Reproduce word for word the part of the material that opens with the line containing "Staff/Admin Auth Stabilization" and continues through the end of the material.

(Items stored in a collection)
########
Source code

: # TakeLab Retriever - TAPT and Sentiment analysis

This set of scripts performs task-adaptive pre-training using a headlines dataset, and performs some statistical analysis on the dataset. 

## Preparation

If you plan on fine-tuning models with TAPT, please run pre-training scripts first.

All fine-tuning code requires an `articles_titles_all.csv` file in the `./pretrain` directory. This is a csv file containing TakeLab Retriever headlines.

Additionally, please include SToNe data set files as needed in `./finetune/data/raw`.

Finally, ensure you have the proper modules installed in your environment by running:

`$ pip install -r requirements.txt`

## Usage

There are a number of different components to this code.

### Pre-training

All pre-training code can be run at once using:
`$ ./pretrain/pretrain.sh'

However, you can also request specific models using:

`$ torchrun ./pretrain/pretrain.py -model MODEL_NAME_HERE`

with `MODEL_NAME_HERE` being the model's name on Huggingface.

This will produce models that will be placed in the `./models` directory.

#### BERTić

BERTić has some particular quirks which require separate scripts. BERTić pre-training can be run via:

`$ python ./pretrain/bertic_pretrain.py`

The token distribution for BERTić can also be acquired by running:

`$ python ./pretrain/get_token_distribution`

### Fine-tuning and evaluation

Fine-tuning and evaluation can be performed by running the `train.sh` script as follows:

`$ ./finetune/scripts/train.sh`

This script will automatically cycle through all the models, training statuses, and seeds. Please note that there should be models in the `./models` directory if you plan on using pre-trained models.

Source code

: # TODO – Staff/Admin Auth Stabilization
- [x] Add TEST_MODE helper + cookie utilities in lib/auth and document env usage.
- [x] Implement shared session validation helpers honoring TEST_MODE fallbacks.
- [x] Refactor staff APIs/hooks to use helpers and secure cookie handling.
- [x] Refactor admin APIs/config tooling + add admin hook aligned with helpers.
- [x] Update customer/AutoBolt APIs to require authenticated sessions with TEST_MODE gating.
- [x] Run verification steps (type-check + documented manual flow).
########
- [RESPONSE TO THIS EXERCISE]:
: # TODO – Staff/Admin Auth Stabilization
- [x] Add TEST_MODE helper + cookie utilities in lib/auth and document env usage.
- [x] Implement shared session validation helpers honoring TEST_MODE fallbacks.
- [x] Refactor staff APIs/hooks to use helpers and secure cookie handling.
- [x] Refactor admin APIs/config tooling + add admin hook aligned with helpers.
- [x] Update customer/AutoBolt APIs to require authenticated sessions with TEST_MODE gating.
- [x] Run verification steps (type-check + documented manual flow).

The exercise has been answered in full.